Citation

Zhu Q, Qin Y, Zhou C, Gao W. Int. J. Dist. Sensor Netw. 2018; 14(6): e1550147718779564.

Copyright

(Copyright © 2018, SAGE Publishing)

DOI

10.1177/1550147718779564

PMID

unavailable

Abstract

Cybersecurity protection becomes an essential requirement for industrial production systems, while industrial production systems are moving from isolation to interconnection with the development of information and communication technology. Dynamic risk assessment plays an important role in cybersecurity protection, providing the real-time security situation to the industrial production systems managers. Currently, few researches in this domain focus on the physical process of industrial production systems, let alone considering the combination of attack propagation in cyber space and the abnormal events happening in physical space for risk assessment.
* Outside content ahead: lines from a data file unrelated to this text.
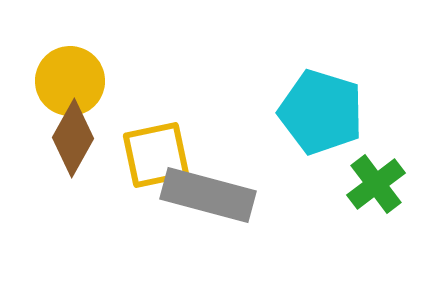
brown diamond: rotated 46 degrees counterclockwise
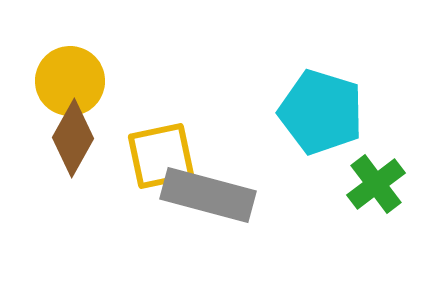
yellow square: moved 5 px right, 1 px down
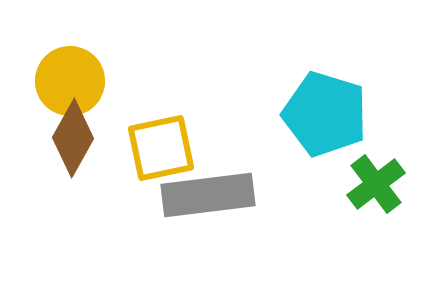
cyan pentagon: moved 4 px right, 2 px down
yellow square: moved 8 px up
gray rectangle: rotated 22 degrees counterclockwise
In this article, an extended multilevel flow model-based dynamic risk assessment approach for industrial production systems is proposed, where the extended multilevel flow model models the production process graphically and describes the relationships among devices, functions, and flows quantitatively. Based on the extended multilevel flow model of industrial production systems, a Bayesian network is built to analyze the attack propagation over time, and the consequences of cyber attack in production process are assessed quantitatively. Some simulations on a chemical process system are carried out to verify the effectiveness of the proposed approach. The results demonstrate that this approach can assess the dynamic cybersecurity risk of industrial production systems in a quantitative way.

Language: en